Wednesday January 19th 2022
The leader of Edinburgh City Council says he has been inundated with thousands of “blatantly racist” emails from supporters of right-wing organisations looking to interfere with the council’s ongoing Slavery and Colonialism Legacy Review.
Speaking ahead of the final day of a public consultation on Edinburgh’s historical links to colonialism and the slave trade, Councillor Adam McVey said he hopes the process will allow the city’s story to be told “more honestly”.
But he reported personally receiving messages “specifically aimed to generate negativity”, including racist remarks targeted at the enquiry’s chair, Sir Geoff Palmer, in the course of collecting people’s views on the topic.
The council launched the review in the wake of widespread anger and protests sparked by the killing of 46 year-old George Floyd by a police officer in Minneapolis in May 2020.
Several Black Lives Matter protests in Edinburgh sought to highlight the capital’s own connections to slavery and the wealth it generated, with people calling on the council to remove street names and statues honouring historical figures such as Henry Dundas and and former Prime Minister William Pitt, who both opposed the abolition of the slave trade.
In one demonstration, the words ‘George Floyd’ and ‘BLM’ were spray-painted on the base of the Melville Memorial in St Andrew Square, which was built in memory of Dundas. In response, the council created a new plaque for the monument explaining he was “instrumental in deferring the abolition of the Atlantic slave trade”.
Recalling the events of summer 2020, Councillor Mcvey said: “One of the things that was really awakened in the city was this sense that we’re not being honest with ourselves about what Edinburgh is like for some people right now and the history and benefit of our city that still has an impact on our culture today.
“We immediately took action to resolve outstanding issues, like the story that we’re telling at the Melville Monument, for example, about exactly the circumstances of that person’s achievements and controversy and also kick-off a review which is an independent review chaired by the excellent Sir Geoff Palmer. It’s got a plethora of experience around it and we pulled in skills, knowledge and experience from our universities and groups like Edinburgh World Heritage to make sure that we’re shaping that right, asking the right questions and delving into it.
“Edinburgh and the wealth which was accumulated in Edinburgh historically came in significant part from plantations and colonisation and oppression as well as chattel slavery of entire peoples — and that’s an uncomfortable truth we have to live with.
“That truth isn’t about tearing everything down that’s associated with that wealth at the time. The majestic built heritage was significantly funded in-parts by wealth accumulated from people who were involved in the slave trade and also latterly compensation payments that people received when slavery was finally outlawed. So the inhumanity of that practice has built some absolutely fantastic architecture in Edinburgh.”

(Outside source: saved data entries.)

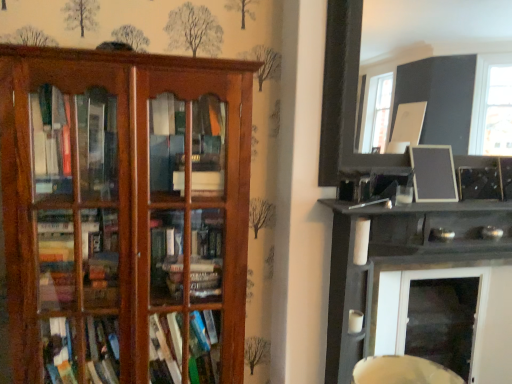
Measure the distance between black matte picture frame at upper right, which appears as the second picture frame when viewed from the top, and camera.

black matte picture frame at upper right, which appears as the second picture frame when viewed from the top, and camera are 1.93 meters apart from each other.

Where is `matte black picture frame at upper right, acting as the 2th picture frame starting from the bottom`? matte black picture frame at upper right, acting as the 2th picture frame starting from the bottom is located at coordinates (343, 94).

The width and height of the screenshot is (512, 384). Describe the element at coordinates (400, 261) in the screenshot. I see `black glossy shelf at upper right, which appears as the second shelf when viewed from the left` at that location.

The width and height of the screenshot is (512, 384). What are the coordinates of `wooden bookshelf at left, the 2th shelf when ordered from right to left` in the screenshot? It's located at (125, 215).

Considering the sizes of objects matte black picture frame at upper right, acting as the 2th picture frame starting from the bottom, and wooden bookshelf at left, which is the 1th shelf in left-to-right order, in the image provided, who is thinner, matte black picture frame at upper right, acting as the 2th picture frame starting from the bottom, or wooden bookshelf at left, which is the 1th shelf in left-to-right order,?

matte black picture frame at upper right, acting as the 2th picture frame starting from the bottom.

Is there a large distance between matte black picture frame at upper right, the 1th picture frame viewed from the top, and wooden bookshelf at left, which is the 1th shelf in left-to-right order?

That's right, there is a large distance between matte black picture frame at upper right, the 1th picture frame viewed from the top, and wooden bookshelf at left, which is the 1th shelf in left-to-right order.

Does point (446, 85) appear closer or farther from the camera than point (185, 358)?

Clearly, point (446, 85) is more distant from the camera than point (185, 358).

Image resolution: width=512 pixels, height=384 pixels. Find the location of `the 1st shelf directly beneath the matte black picture frame at upper right, the 1th picture frame viewed from the top (from a real-world perspective)`. the 1st shelf directly beneath the matte black picture frame at upper right, the 1th picture frame viewed from the top (from a real-world perspective) is located at coordinates (125, 215).

Is black glossy shelf at upper right, positioned as the 1th shelf in right-to-left order, oriented towards matte black picture frame at upper right, the 1th picture frame viewed from the top?

No, black glossy shelf at upper right, positioned as the 1th shelf in right-to-left order, is not facing towards matte black picture frame at upper right, the 1th picture frame viewed from the top.

Which picture frame is the 2nd one when counting from the left side of the black glossy shelf at upper right, which appears as the second shelf when viewed from the left? Please provide its 2D coordinates.

[(343, 94)]

Between black glossy shelf at upper right, which appears as the second shelf when viewed from the left, and matte black picture frame at upper right, the 1th picture frame viewed from the top, which one is positioned behind?

matte black picture frame at upper right, the 1th picture frame viewed from the top.

From the picture: From a real-world perspective, between black glossy shelf at upper right, positioned as the 1th shelf in right-to-left order, and matte black picture frame at upper right, the 1th picture frame viewed from the top, who is vertically lower?

black glossy shelf at upper right, positioned as the 1th shelf in right-to-left order, is physically lower.

From a real-world perspective, is wooden bookshelf at left, the 2th shelf when ordered from right to left, physically located above or below black matte picture frame at upper right, which appears as the second picture frame when viewed from the top?

wooden bookshelf at left, the 2th shelf when ordered from right to left, is situated lower than black matte picture frame at upper right, which appears as the second picture frame when viewed from the top, in the real world.

Considering the positions of objects wooden bookshelf at left, which is the 1th shelf in left-to-right order, and black matte picture frame at upper right, which appears as the second picture frame when viewed from the top, in the image provided, who is behind, wooden bookshelf at left, which is the 1th shelf in left-to-right order, or black matte picture frame at upper right, which appears as the second picture frame when viewed from the top,?

Positioned behind is black matte picture frame at upper right, which appears as the second picture frame when viewed from the top.

Which is closer, (51, 63) or (414, 177)?

Point (51, 63) is closer to the camera than point (414, 177).

How different are the orientations of black matte picture frame at upper right, the first picture frame ordered from the bottom, and wooden bookshelf at left, which is the 1th shelf in left-to-right order, in degrees?

The angular difference between black matte picture frame at upper right, the first picture frame ordered from the bottom, and wooden bookshelf at left, which is the 1th shelf in left-to-right order, is 0.663 degrees.

Between point (422, 173) and point (25, 339), which one is positioned behind?

The point (422, 173) is farther from the camera.

From the picture: Can you confirm if black matte picture frame at upper right, the first picture frame ordered from the bottom, is wider than wooden bookshelf at left, which is the 1th shelf in left-to-right order?

In fact, black matte picture frame at upper right, the first picture frame ordered from the bottom, might be narrower than wooden bookshelf at left, which is the 1th shelf in left-to-right order.

Does black matte picture frame at upper right, which appears as the second picture frame when viewed from the top, come in front of wooden bookshelf at left, which is the 1th shelf in left-to-right order?

No, it is behind wooden bookshelf at left, which is the 1th shelf in left-to-right order.

From a real-world perspective, is wooden bookshelf at left, which is the 1th shelf in left-to-right order, physically located above or below black glossy shelf at upper right, positioned as the 1th shelf in right-to-left order?

Clearly, from a real-world perspective, wooden bookshelf at left, which is the 1th shelf in left-to-right order, is above black glossy shelf at upper right, positioned as the 1th shelf in right-to-left order.

Would you say wooden bookshelf at left, the 2th shelf when ordered from right to left, contains black glossy shelf at upper right, positioned as the 1th shelf in right-to-left order?

No, wooden bookshelf at left, the 2th shelf when ordered from right to left, does not contain black glossy shelf at upper right, positioned as the 1th shelf in right-to-left order.

Is point (48, 96) more distant than point (418, 261)?

That is False.

Where is `shelf located underneath the wooden bookshelf at left, the 2th shelf when ordered from right to left (from a real-world perspective)`? The width and height of the screenshot is (512, 384). shelf located underneath the wooden bookshelf at left, the 2th shelf when ordered from right to left (from a real-world perspective) is located at coordinates pos(400,261).

From the image's perspective, is wooden bookshelf at left, the 2th shelf when ordered from right to left, located beneath matte black picture frame at upper right, acting as the 2th picture frame starting from the bottom?

Yes.

Is wooden bookshelf at left, which is the 1th shelf in left-to-right order, aimed at matte black picture frame at upper right, acting as the 2th picture frame starting from the bottom?

No.

Between wooden bookshelf at left, the 2th shelf when ordered from right to left, and matte black picture frame at upper right, the 1th picture frame viewed from the top, which one has smaller width?

Thinner between the two is matte black picture frame at upper right, the 1th picture frame viewed from the top.

Which is behind, wooden bookshelf at left, the 2th shelf when ordered from right to left, or matte black picture frame at upper right, acting as the 2th picture frame starting from the bottom?

Positioned behind is matte black picture frame at upper right, acting as the 2th picture frame starting from the bottom.

Is point (452, 192) behind point (367, 347)?

That is False.

Is black matte picture frame at upper right, the first picture frame ordered from the bottom, in contact with black glossy shelf at upper right, positioned as the 1th shelf in right-to-left order?

There is a gap between black matte picture frame at upper right, the first picture frame ordered from the bottom, and black glossy shelf at upper right, positioned as the 1th shelf in right-to-left order.

Looking at this image, how far apart are black matte picture frame at upper right, the first picture frame ordered from the bottom, and black glossy shelf at upper right, which appears as the second shelf when viewed from the left?

black matte picture frame at upper right, the first picture frame ordered from the bottom, is 14.63 inches away from black glossy shelf at upper right, which appears as the second shelf when viewed from the left.

Does black matte picture frame at upper right, the first picture frame ordered from the bottom, turn towards black glossy shelf at upper right, which appears as the second shelf when viewed from the left?

No, black matte picture frame at upper right, the first picture frame ordered from the bottom, is not aimed at black glossy shelf at upper right, which appears as the second shelf when viewed from the left.

You are a GUI agent. You are given a task and a screenshot of the screen. Output one action in this format:
    pyautogui.click(x=<x>, y=<y>)
    Task: Click on the picture frame that is the 1st one when counting rightward from the wooden bookshelf at left, the 2th shelf when ordered from right to left
    
    Given the screenshot: What is the action you would take?
    pyautogui.click(x=343, y=94)

From the image's perspective, count 2nd shelfs downward from the matte black picture frame at upper right, acting as the 2th picture frame starting from the bottom, and point to it. Please provide its 2D coordinates.

[(400, 261)]

Based on their spatial positions, is black glossy shelf at upper right, positioned as the 1th shelf in right-to-left order, or black matte picture frame at upper right, which appears as the second picture frame when viewed from the top, further from wooden bookshelf at left, which is the 1th shelf in left-to-right order?

black matte picture frame at upper right, which appears as the second picture frame when viewed from the top, is positioned further to the anchor wooden bookshelf at left, which is the 1th shelf in left-to-right order.

From the image, which object appears to be nearer to wooden bookshelf at left, the 2th shelf when ordered from right to left, black glossy shelf at upper right, positioned as the 1th shelf in right-to-left order, or matte black picture frame at upper right, the 1th picture frame viewed from the top?

black glossy shelf at upper right, positioned as the 1th shelf in right-to-left order, is positioned closer to the anchor wooden bookshelf at left, the 2th shelf when ordered from right to left.

Consider the image. Which object lies nearer to the anchor point matte black picture frame at upper right, acting as the 2th picture frame starting from the bottom, black glossy shelf at upper right, which appears as the second shelf when viewed from the left, or wooden bookshelf at left, which is the 1th shelf in left-to-right order?

black glossy shelf at upper right, which appears as the second shelf when viewed from the left, is closer to matte black picture frame at upper right, acting as the 2th picture frame starting from the bottom.

When comparing their distances from black glossy shelf at upper right, which appears as the second shelf when viewed from the left, does wooden bookshelf at left, which is the 1th shelf in left-to-right order, or matte black picture frame at upper right, acting as the 2th picture frame starting from the bottom, seem closer?

Among the two, matte black picture frame at upper right, acting as the 2th picture frame starting from the bottom, is located nearer to black glossy shelf at upper right, which appears as the second shelf when viewed from the left.

Considering their positions, is matte black picture frame at upper right, the 1th picture frame viewed from the top, positioned closer to black glossy shelf at upper right, positioned as the 1th shelf in right-to-left order, than black matte picture frame at upper right, which appears as the second picture frame when viewed from the top?

Among the two, black matte picture frame at upper right, which appears as the second picture frame when viewed from the top, is located nearer to black glossy shelf at upper right, positioned as the 1th shelf in right-to-left order.

From the image, which object appears to be farther from matte black picture frame at upper right, acting as the 2th picture frame starting from the bottom, black matte picture frame at upper right, the first picture frame ordered from the bottom, or wooden bookshelf at left, the 2th shelf when ordered from right to left?

The object further to matte black picture frame at upper right, acting as the 2th picture frame starting from the bottom, is black matte picture frame at upper right, the first picture frame ordered from the bottom.

Estimate the real-world distances between objects in this image. Which object is further from black matte picture frame at upper right, which appears as the second picture frame when viewed from the top, matte black picture frame at upper right, the 1th picture frame viewed from the top, or wooden bookshelf at left, the 2th shelf when ordered from right to left?

matte black picture frame at upper right, the 1th picture frame viewed from the top, is further to black matte picture frame at upper right, which appears as the second picture frame when viewed from the top.

Looking at the image, which one is located closer to wooden bookshelf at left, the 2th shelf when ordered from right to left, black matte picture frame at upper right, which appears as the second picture frame when viewed from the top, or black glossy shelf at upper right, positioned as the 1th shelf in right-to-left order?

Among the two, black glossy shelf at upper right, positioned as the 1th shelf in right-to-left order, is located nearer to wooden bookshelf at left, the 2th shelf when ordered from right to left.

Locate an element on the screen. picture frame situated between wooden bookshelf at left, the 2th shelf when ordered from right to left, and black matte picture frame at upper right, which appears as the second picture frame when viewed from the top, from left to right is located at coordinates (343, 94).

At what (x,y) coordinates should I click in order to perform the action: click on picture frame between matte black picture frame at upper right, acting as the 2th picture frame starting from the bottom, and black glossy shelf at upper right, which appears as the second shelf when viewed from the left, in the up-down direction. Please return your answer as a coordinate pair (x, y). Image resolution: width=512 pixels, height=384 pixels. Looking at the image, I should click on (433, 173).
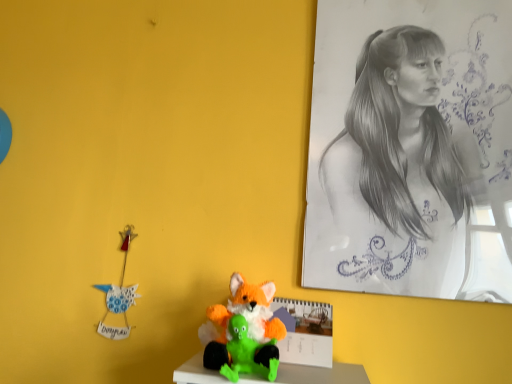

The council’s Slavery and Colonialism Legacy Review is looking at various aspects of the city’s heritage rooted in its colonial past, such as Edinburgh’s New Town and the physical expansion of the city from 1767 – 1850, the legacy of intellectuals, academic institutions and hospitals and inspiring individual stories.
Councillor McVey added he hopes it will allow the story of Edinburgh to be told “more honestly and more openly”.
He added: “The purpose of this exercise is not to distance ourselves from that or try and run away from it. It’s to tell that story more honestly and hopefully build a greater appreciation for what our city actually is, not just the heavily edited version we feel much more comfortable with.”
An online survey collecting views from Edinburgh’s residents on how public spaces commemorate links to slavery and colonialism – and how the city’s past should be addressed – closes on Wednesday January 19th at 23.59.
The SNP council leader said thousands of people have taken part.
“I’ll be very interested to see what people come up with. It’s also really important that we highlight some of the statues of contemporary people who argued against inhumane practices and markets as they were then.”
He added that comments from “people who have no association with Edinburgh” have sought to “frustrate the work that we are engaging in”.
“I have been emailed by thousands – and I mean thousands – of people overwhelmingly down south from organisations I would describe as right wing, if not far right wing, who through their own networks put my contact details out to try and frustrate the work that we were engaged in,” he said.
“Some of the comments, of course, are genuine academic debate and that’s absolutely fine, but some of the comments are dishonest hyperbole specifically aimed to generate negativity which is unfounded or in what we are doing as something that it just isn’t and a lot of that has been targeted at the chair of the enquiry Sir Geoff Palmer in a way that I have often seen as just blatantly racist in a way that I don’t think a white independent chair doing the same work would have received.”